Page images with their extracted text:
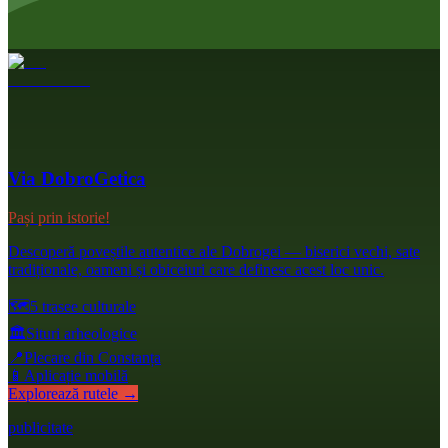
Via DobroGetica
Pași prin istorie!
Descoperă poveștile autentice ale Dobrogei — biserici vechi, sate
tradiționale, oameni și obiceiuri care definesc acest loc unic.
🗺️
5 trasee culturale
🏛️
Situri arheologice
📍
Plecare din Constanța
📱
Aplicație mobilă
Explorează rutele →
publicitate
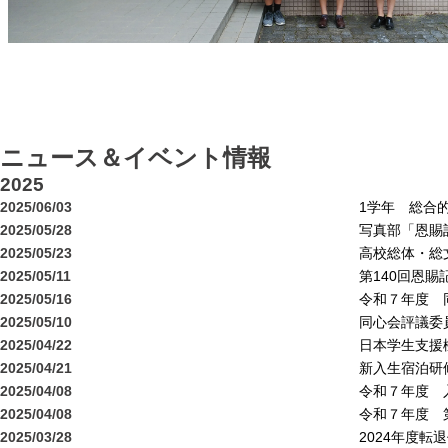
ニュース＆イベント情報
2025
2025/06/03
1学年 総合
2025/05/28
写真部「恩賜
2025/05/23
高校総体・総
2025/05/11
第140回恩
2025/05/16
令和７年度 
2025/05/10
同心会評議委
2025/04/22
日本学生支援
2025/04/21
新入生宿泊研
2025/04/08
令和７年度 
2025/04/08
令和７年度 
2025/03/28
2024年度転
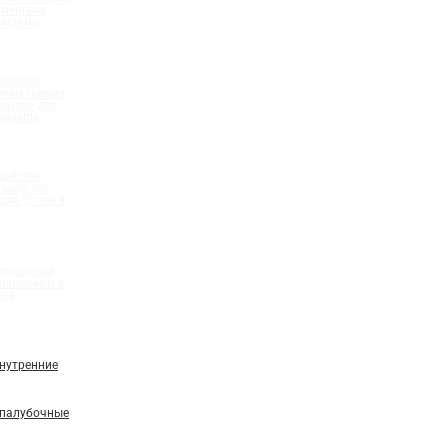
ементами
системы
бочная)
олнительными
ентами для
шлангов
ройства
 швов при
ций "Стена в
идрошпонки
мационных и
вов
нутренние
палубочные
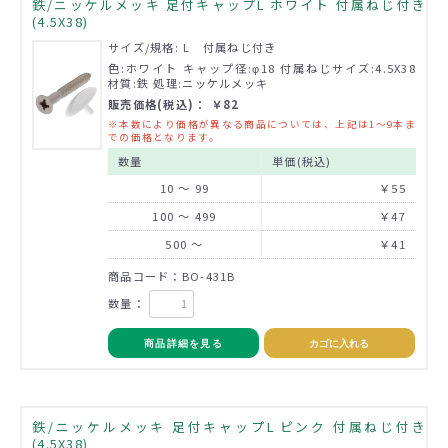
鉄/ニッケルメッキ 足付キャップL ホワイト 付属ねじ付き
(4.5X38)
サイズ/規格: L 付属ねじ付き
色:ホワイト キャップ径:φ18 付属ねじサイズ:4.5X38
材質:鉄 処理:ニッケルメッキ
販売価格(税込)： ￥82
※本数により価格が異なる商品については、上記は1～9本ま
での価格となります。
数量
単価(税込)
10 ～ 99
￥55
100 ～ 499
￥47
500 ～
￥41
商品コード：BO-431B
数量：
商品詳細を見る
カゴに入れる
鉄/ニッケルメッキ 足付キャップL ピンク 付属ねじ付き
(4.5X38)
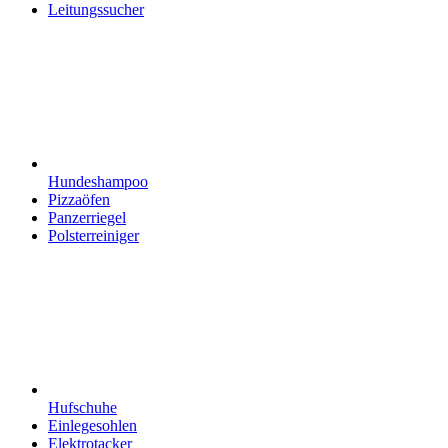
Leitungssucher
Hundeshampoo
Pizzaöfen
Panzerriegel
Polsterreiniger
Hufschuhe
Einlegesohlen
Elektrotacker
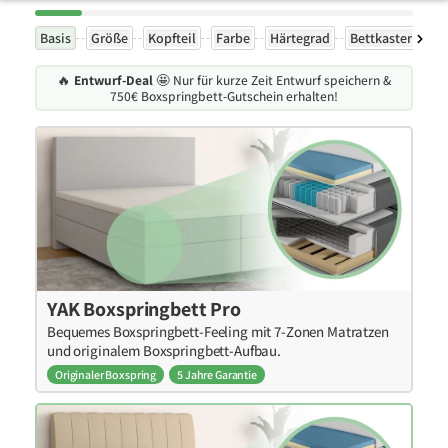
Basis
Größe
Kopfteil
Farbe
Härtegrad
Bettkasten
F
🔥
Entwurf-Deal
🤩 Nur für kurze Zeit Entwurf speichern &
750€ Boxspringbett-Gutschein erhalten!
YAK Boxspringbett Pro
Bequemes Boxspringbett-Feeling mit 7-Zonen Matratzen
und originalem Boxspringbett-Aufbau.
Originaler Boxspring
5 Jahre Garantie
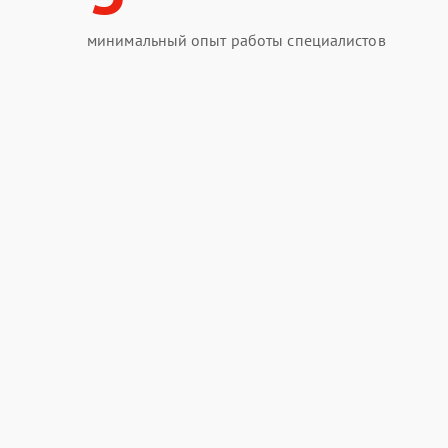
минимальный опыт работы специалистов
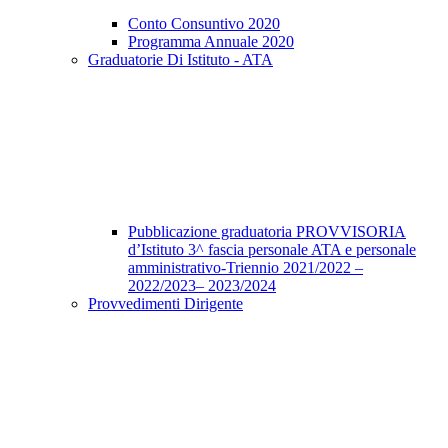
Conto Consuntivo 2020
Programma Annuale 2020
Graduatorie Di Istituto - ATA
Pubblicazione graduatoria PROVVISORIA
d’Istituto 3^ fascia personale ATA e personale
amministrativo-Triennio 2021/2022 –
2022/2023– 2023/2024
Provvedimenti Dirigente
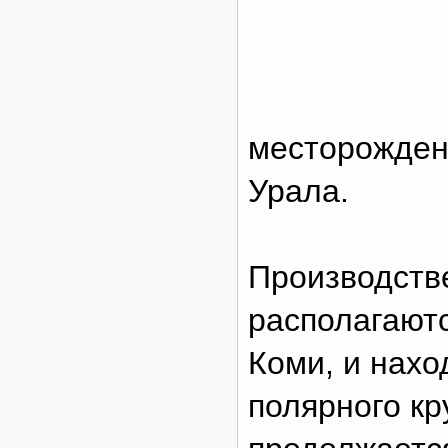
месторожден
Урала.
Производств
располагаютс
Коми, и нахо
полярного кр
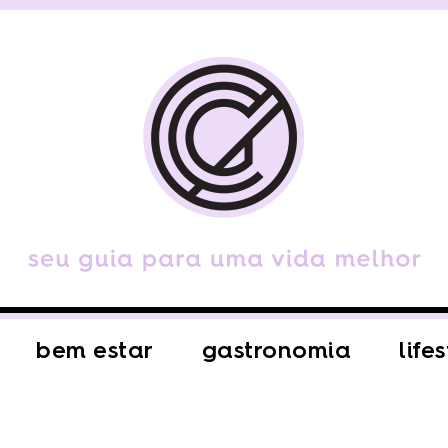
bem estar
gastronomia
life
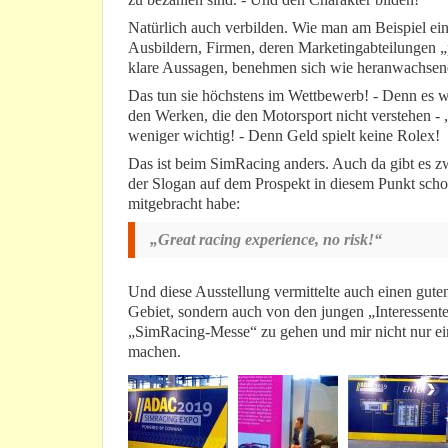
Natürlich auch verbilden. Wie man am Beispiel ei
Ausbildern, Firmen, deren Marketingabteilungen 
klare Aussagen, benehmen sich wie heranwachsende
Das tun sie höchstens im Wettbewerb! - Denn es w
den Werken, die den Motorsport nicht verstehen - „L
weniger wichtig! - Denn Geld spielt keine Rolex!
Das ist beim SimRacing anders. Auch da gibt es zwa
der Slogan auf dem Prospekt in diesem Punkt scho
mitgebracht habe:
„Great racing experience, no risk!“
Und diese Ausstellung vermittelte auch einen gute
Gebiet, sondern auch von den jungen „Interessente
„SimRacing-Messe“ zu gehen und mir nicht nur ein
machen.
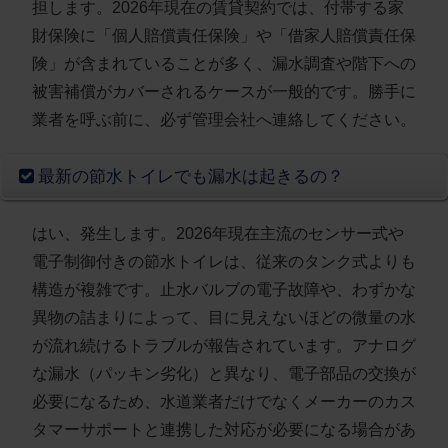
担します。2026年現在の賃貸契約では、付帯する家
財保険に「個人賠償責任保険」や「借家人賠償責任保
険」が含まれていることが多く、漏水調査や階下への
被害補償がカバーされるケースが一般的です。勝手に
業者を呼ぶ前に、必ず管理会社へ連絡してください。
最新の節水トイレでも漏水は起きるの？
はい、発生します。2026年現在主流のセンサー式や
電子制御付きの節水トイレは、従来のタンク式よりも
構造が複雑です。止水バルブの電子故障や、わずかな
異物の詰まりによって、目に見えないほどの微量の水
が流れ続けるトラブルが報告されています。アナログ
な漏水（パッキン劣化）と異なり、電子部品の交換が
必要になるため、水道業者だけでなくメーカーのカス
タマーサポートと連携した対応が必要になる場合があ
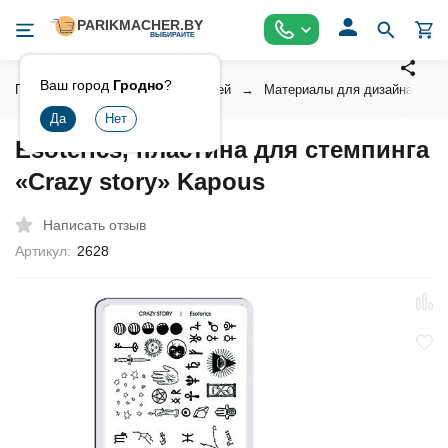
Ваш город
Гродно
?
Главная
Косметика для ногтей
Материалы для дизайна ногт
Esoterics, пластина для стемпинга
«Crazy story» Kapous
Написать отзыв
Артикул:
2628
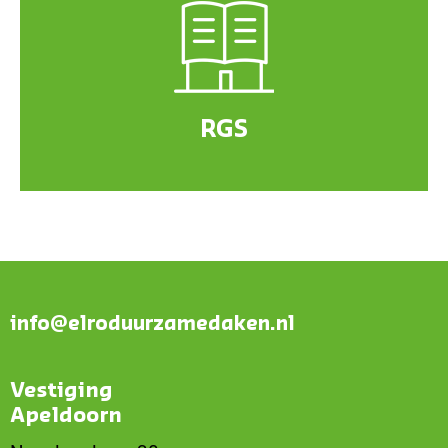
RGS
info@elroduurzamedaken.nl
Vestiging
Apeldoorn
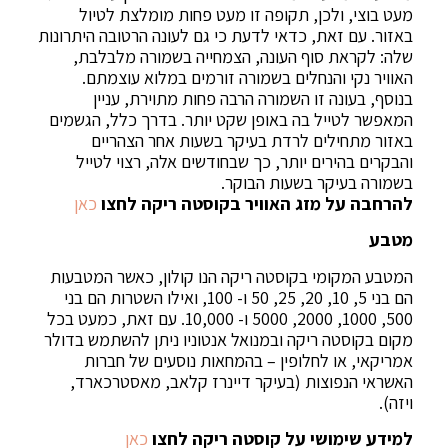
מעט בוצי, ולכן, תקופה זו מעט פחות מומלצת לטיול
באזור. עם זאת, כדאי לדעת כי גם לעונה הרטובה היתרונות
שלה: לקראת סוף העונה, הצמחייה בשמורה מלבלבת,
האוויר נקי והנחלים בשמורה זורמים במלוא עוצמתם.
בנוסף, בעונה זו השמורה הרבה פחות מתוירת, עניין
המאפשר לטייל בה באופן שקט יותר. בדרך כלל, הגשמים
באזור מתחילים לרדת בעיקר בשעות אחר הצהריים
והבקרים בהירים יותר, כך שבחודשים אלה, רצוי לטייל
בשמורה בעיקר בשעות הבוקר.
להרחבה על מזג האוויר בקוסטה ריקה לחצו
כאן
מטבע
המטבע המקומי בקוסטה ריקה הנו קולון, כאשר המטבעות
הם בני 5, 10, 20, 25, 50 ו- 100, ואילו השטרות הם בני
500, 1000, 2000, 5000 ו- 10,000. עם זאת, כמעט בכל
מקום בקוסטה ריקה ובמנואל אנטוניו ניתן להשתמש בדולר
אמריקאי, או לחלופין – בהמחאות נוסעים של חברות
האשראי הנפוצות (בעיקר דיינרז קלאב, מאסטרכארד,
ויזה).
למידע שימושי על קוסטה ריקה לחצו
כאן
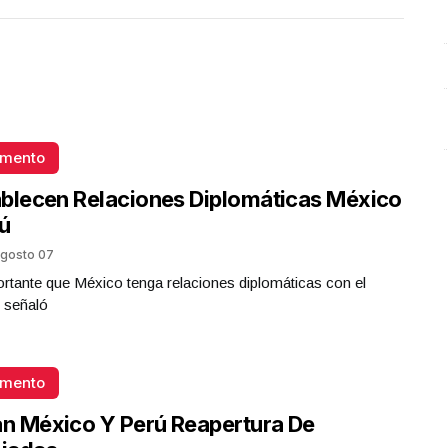
Plástico
Octubre 02 l 5 Visitas
omento
blecen Relaciones Diplomáticas México
ú
gosto 07
rtante que México tenga relaciones diplomáticas con el
 señaló
omento
an México Y Perú Reapertura De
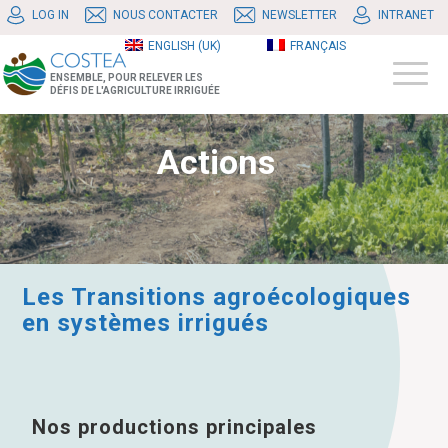
LOG IN
NOUS CONTACTER
NEWSLETTER
INTRANET
ENGLISH (UK)
FRANÇAIS
ENSEMBLE, POUR RELEVER LES
DÉFIS DE L'AGRICULTURE IRRIGUÉE
Actions
Les Transitions agroécologiques
en systèmes irrigués
Nos productions principales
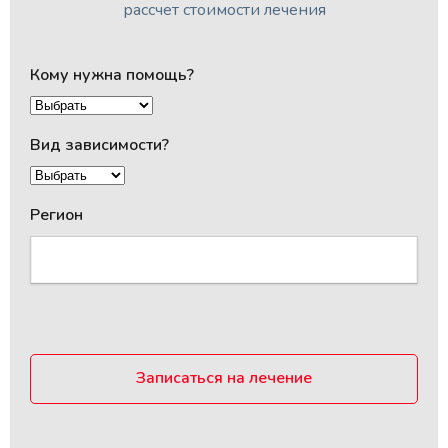
рассчет стоимости лечения
Кому нужна помощь?
Вид зависимости?
Регион
Записаться на лечение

• **What the task asks**:
Please state how many lines in the items above contain the word "לטייל". Give only the number.

• **Written response**:
2